Python:pandas,解析数学运算

标签 python csv pandas

stackoverflow 上的某人建议我使用 pandas 来标记 csv 文件的值,并提供了以下代码:

# original code
import pandas

cmf = pandas.read_csv('CMF_MA68II.csv', names=['wavelength', 'x', 'y', 'z'])
d65 = pandas.read_csv('D65_MA68II_10nm.csv', names=['wavelength', 'a', 'b'])
data = pandas.read_csv('spectral_data.csv', names=['serialNumber', 'wavelength', 'measurement', 'name'])

lookup = pandas.merge(cmf, d65, on='wavelength')
merged = pandas.merge(data, lookup, on='wavelength')

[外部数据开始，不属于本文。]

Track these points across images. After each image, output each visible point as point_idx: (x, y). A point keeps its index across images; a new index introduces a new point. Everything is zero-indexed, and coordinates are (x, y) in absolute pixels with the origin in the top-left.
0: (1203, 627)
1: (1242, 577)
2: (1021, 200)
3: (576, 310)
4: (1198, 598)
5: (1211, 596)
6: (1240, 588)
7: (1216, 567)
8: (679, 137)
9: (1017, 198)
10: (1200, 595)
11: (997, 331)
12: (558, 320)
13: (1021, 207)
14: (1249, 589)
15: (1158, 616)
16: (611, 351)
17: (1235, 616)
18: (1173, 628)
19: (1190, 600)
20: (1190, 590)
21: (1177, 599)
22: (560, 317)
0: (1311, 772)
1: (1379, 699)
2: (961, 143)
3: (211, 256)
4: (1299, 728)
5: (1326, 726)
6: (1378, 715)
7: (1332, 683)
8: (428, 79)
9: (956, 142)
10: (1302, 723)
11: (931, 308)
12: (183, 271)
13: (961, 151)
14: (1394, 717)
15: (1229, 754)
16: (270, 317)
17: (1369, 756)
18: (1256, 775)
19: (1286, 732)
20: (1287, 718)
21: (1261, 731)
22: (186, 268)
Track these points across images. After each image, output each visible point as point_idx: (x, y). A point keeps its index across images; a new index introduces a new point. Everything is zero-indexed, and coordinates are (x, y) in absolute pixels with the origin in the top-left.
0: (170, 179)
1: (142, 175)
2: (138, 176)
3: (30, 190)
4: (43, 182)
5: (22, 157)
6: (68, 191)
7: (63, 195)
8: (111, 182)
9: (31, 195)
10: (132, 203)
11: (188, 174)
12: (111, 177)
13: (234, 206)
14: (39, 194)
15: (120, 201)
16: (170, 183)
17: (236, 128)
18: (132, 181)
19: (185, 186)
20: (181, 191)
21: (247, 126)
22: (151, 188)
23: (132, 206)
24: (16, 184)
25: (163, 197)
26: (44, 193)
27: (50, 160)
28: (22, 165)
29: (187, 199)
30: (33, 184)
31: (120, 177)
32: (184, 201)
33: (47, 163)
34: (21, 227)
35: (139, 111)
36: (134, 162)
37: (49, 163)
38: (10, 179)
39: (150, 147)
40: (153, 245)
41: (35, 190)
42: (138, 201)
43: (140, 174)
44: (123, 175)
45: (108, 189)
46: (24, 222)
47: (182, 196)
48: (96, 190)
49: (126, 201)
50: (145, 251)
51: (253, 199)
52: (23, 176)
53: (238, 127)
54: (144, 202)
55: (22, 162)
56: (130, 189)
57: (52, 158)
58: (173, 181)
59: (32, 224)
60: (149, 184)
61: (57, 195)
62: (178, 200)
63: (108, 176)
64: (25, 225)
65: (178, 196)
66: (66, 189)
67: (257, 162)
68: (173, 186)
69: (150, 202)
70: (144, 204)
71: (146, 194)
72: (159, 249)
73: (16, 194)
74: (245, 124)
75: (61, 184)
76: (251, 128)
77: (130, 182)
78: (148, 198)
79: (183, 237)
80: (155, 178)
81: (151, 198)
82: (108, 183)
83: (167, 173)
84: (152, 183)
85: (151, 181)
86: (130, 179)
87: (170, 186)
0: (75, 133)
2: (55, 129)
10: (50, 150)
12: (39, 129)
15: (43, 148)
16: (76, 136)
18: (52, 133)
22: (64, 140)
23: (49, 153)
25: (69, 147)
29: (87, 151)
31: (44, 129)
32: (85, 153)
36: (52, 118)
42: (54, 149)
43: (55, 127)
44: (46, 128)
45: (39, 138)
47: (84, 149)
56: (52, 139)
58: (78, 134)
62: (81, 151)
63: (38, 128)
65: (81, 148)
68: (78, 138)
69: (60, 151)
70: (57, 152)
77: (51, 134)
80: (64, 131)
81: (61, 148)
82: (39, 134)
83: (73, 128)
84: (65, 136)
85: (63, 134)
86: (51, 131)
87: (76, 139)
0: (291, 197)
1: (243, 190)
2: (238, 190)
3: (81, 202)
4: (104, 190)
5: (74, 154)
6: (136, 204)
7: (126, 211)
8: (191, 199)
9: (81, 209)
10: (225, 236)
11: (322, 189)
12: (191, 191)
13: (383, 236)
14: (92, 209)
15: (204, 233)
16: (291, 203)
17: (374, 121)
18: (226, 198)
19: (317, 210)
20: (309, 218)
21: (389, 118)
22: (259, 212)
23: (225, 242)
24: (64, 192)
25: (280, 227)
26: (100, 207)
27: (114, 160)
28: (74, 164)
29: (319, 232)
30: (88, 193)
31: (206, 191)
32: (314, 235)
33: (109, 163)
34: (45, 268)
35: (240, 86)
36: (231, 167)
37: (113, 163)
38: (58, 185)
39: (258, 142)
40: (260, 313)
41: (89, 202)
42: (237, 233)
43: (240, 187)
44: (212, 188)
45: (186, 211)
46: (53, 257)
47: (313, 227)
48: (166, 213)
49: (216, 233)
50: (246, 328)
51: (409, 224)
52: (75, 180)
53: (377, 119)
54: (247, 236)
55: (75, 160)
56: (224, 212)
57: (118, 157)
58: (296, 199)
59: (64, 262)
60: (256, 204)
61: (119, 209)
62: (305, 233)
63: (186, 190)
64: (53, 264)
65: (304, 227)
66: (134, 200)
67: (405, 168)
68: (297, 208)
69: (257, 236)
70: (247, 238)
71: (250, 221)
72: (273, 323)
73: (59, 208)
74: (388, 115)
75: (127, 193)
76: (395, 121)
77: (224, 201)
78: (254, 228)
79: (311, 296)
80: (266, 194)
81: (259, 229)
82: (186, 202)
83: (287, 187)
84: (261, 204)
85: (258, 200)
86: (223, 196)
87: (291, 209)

totals = ((lookup[['x', 'y', 'z']].T*lookup['a']).T).sum()
wps  = 100 * totals/totals['y']

print totals['y']
print "D65_CMF_2006_10_deg white point = "
print wps

我在最后添加了这部分:

# here's my crappy part:

i = 0

for i in range(i, i+1), data['serialNumber']:
    x = ((merged.x * merged.a * merged.measurement).sum() / (merged.y * merged.a * 100).sum())    
    y = ((merged.y * merged.a * merged.measurement).sum() / (merged.y * merged.a * 100).sum())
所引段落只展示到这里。